>>>
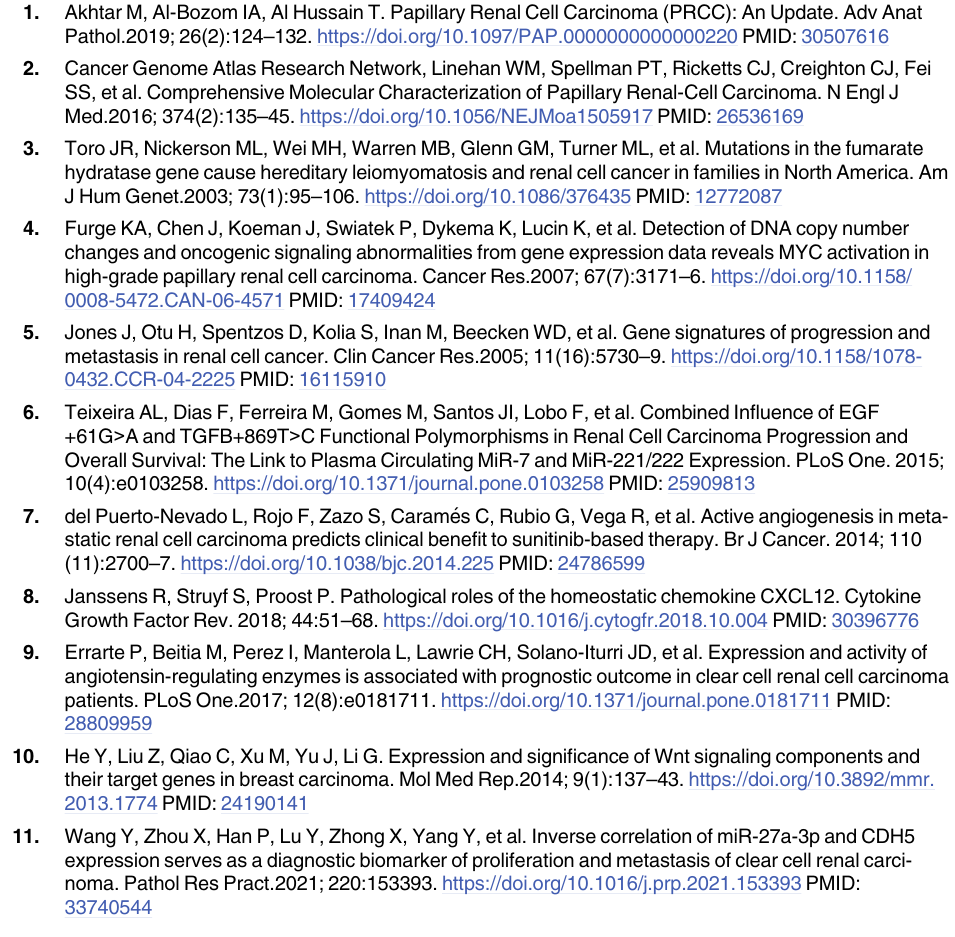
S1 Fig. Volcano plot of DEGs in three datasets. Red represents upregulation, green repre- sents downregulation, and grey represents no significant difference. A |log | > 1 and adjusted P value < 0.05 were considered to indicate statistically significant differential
<<<
>>>
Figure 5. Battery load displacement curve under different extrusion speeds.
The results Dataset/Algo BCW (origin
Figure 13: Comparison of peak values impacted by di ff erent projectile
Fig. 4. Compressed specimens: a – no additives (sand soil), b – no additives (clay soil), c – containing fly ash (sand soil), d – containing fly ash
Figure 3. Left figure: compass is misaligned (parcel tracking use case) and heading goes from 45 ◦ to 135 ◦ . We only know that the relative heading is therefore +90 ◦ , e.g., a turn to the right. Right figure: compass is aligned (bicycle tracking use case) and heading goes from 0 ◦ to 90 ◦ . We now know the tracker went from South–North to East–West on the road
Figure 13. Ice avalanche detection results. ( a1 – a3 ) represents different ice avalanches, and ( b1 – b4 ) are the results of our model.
<<<
>>>
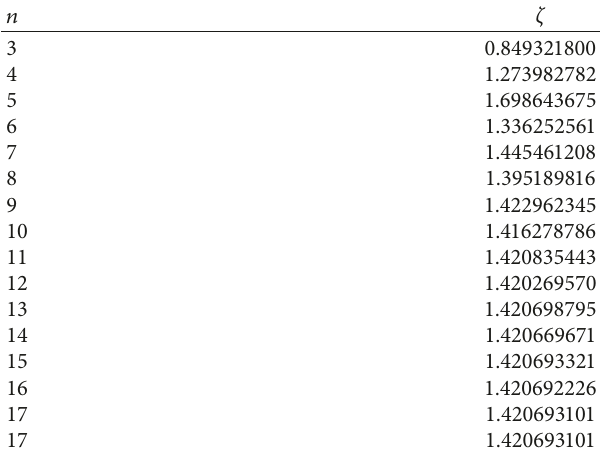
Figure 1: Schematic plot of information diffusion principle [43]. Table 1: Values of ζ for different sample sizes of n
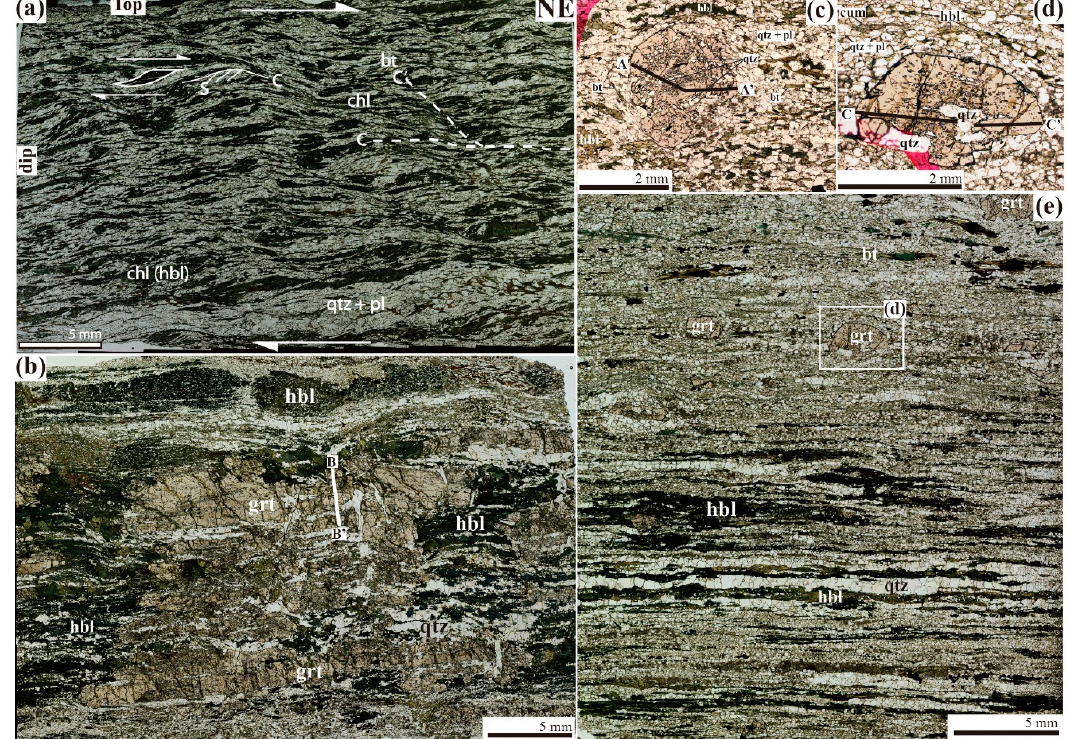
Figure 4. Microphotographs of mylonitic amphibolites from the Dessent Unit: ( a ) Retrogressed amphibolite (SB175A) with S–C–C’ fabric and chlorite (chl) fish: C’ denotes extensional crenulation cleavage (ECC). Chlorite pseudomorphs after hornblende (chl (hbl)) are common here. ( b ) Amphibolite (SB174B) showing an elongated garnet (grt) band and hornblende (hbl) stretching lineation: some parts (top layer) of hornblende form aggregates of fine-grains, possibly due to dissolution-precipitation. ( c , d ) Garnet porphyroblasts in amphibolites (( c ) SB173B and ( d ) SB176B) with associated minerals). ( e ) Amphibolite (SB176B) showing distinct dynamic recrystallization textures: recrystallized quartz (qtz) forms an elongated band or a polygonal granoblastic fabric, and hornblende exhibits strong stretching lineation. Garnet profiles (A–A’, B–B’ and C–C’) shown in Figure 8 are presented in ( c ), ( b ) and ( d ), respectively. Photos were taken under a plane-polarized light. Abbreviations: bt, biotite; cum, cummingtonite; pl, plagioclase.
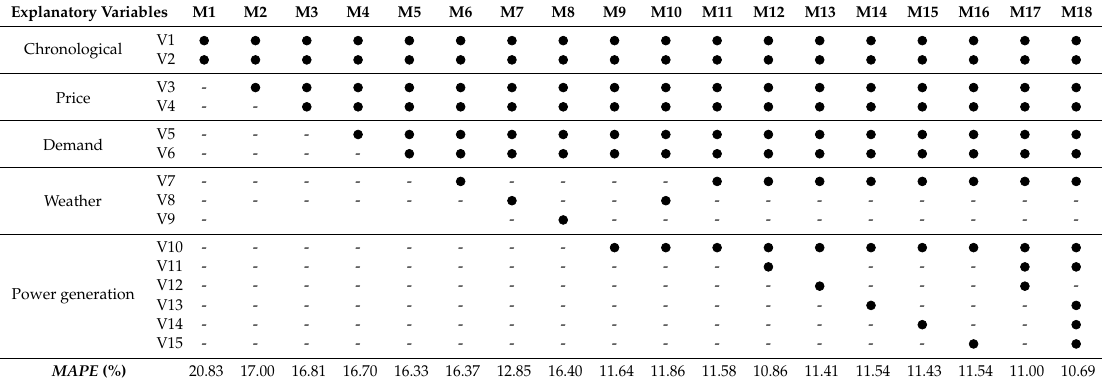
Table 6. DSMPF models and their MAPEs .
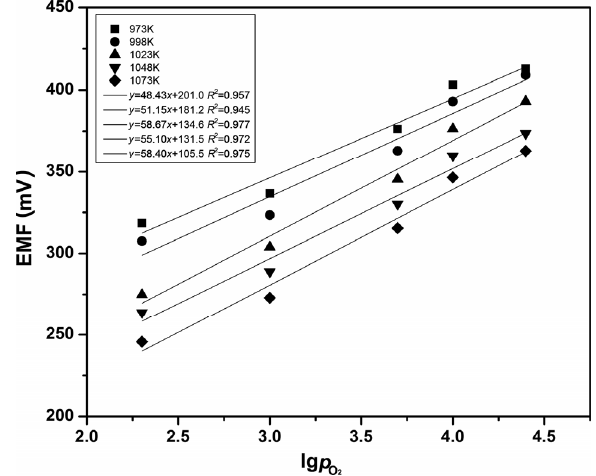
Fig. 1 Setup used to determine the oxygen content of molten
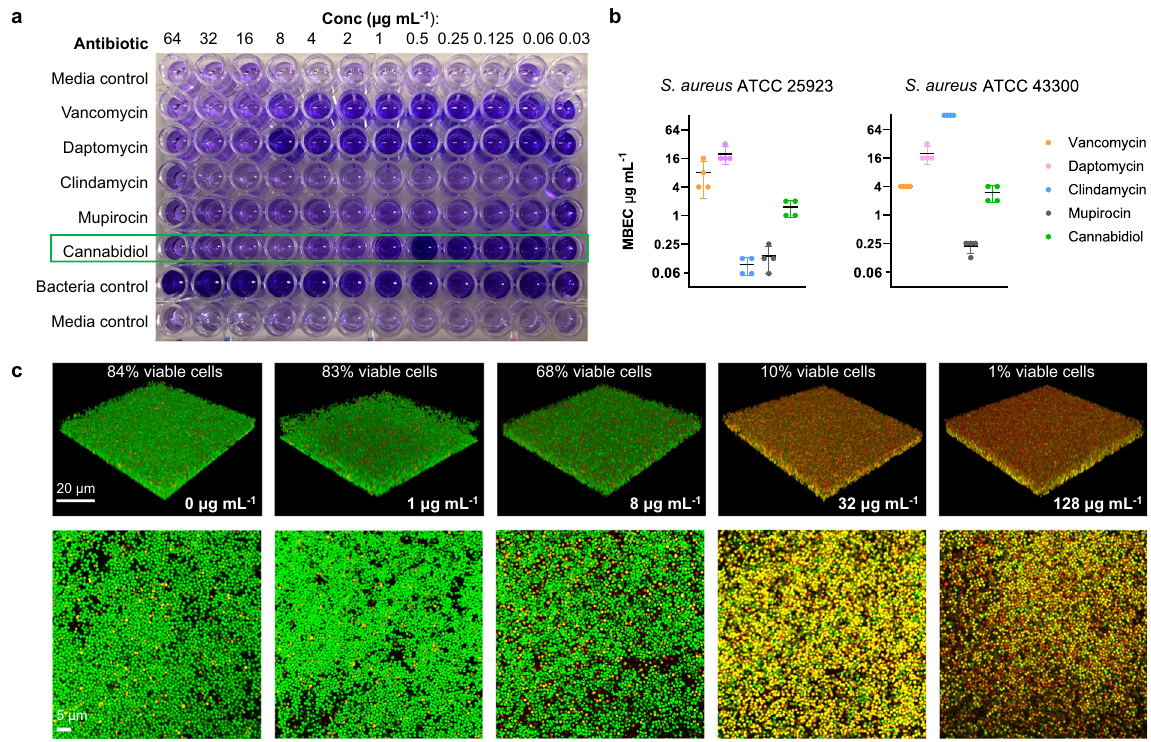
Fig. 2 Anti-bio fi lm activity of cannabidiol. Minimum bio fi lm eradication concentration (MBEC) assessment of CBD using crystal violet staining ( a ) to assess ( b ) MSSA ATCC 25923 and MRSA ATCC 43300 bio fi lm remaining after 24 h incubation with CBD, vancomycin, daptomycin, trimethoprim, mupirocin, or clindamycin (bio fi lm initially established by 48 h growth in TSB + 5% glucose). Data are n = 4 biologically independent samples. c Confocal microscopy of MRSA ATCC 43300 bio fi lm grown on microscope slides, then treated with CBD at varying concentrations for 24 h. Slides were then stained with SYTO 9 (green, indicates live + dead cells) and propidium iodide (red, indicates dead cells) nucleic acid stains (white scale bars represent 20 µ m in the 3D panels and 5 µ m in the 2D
<<<
* _Task statement_:
In the listing above, locate the line with "Fig. 4. Compressed" and the line with "Figure 13. Ice", then extract exactly those lines and every line between them, and nothing more.

* _Output_:
Fig. 4. Compressed specimens: a – no additives (sand soil), b – no additives (clay soil), c – containing fly ash (sand soil), d – containing fly ash
Figure 3. Left figure: compass is misaligned (parcel tracking use case) and heading goes from 45 ◦ to 135 ◦ . We only know that the relative heading is therefore +90 ◦ , e.g., a turn to the right. Right figure: compass is aligned (bicycle tracking use case) and heading goes from 0 ◦ to 90 ◦ . We now know the tracker went from South–North to East–West on the road
Figure 13. Ice avalanche detection results. ( a1 – a3 ) represents different ice avalanches, and ( b1 – b4 ) are the results of our model.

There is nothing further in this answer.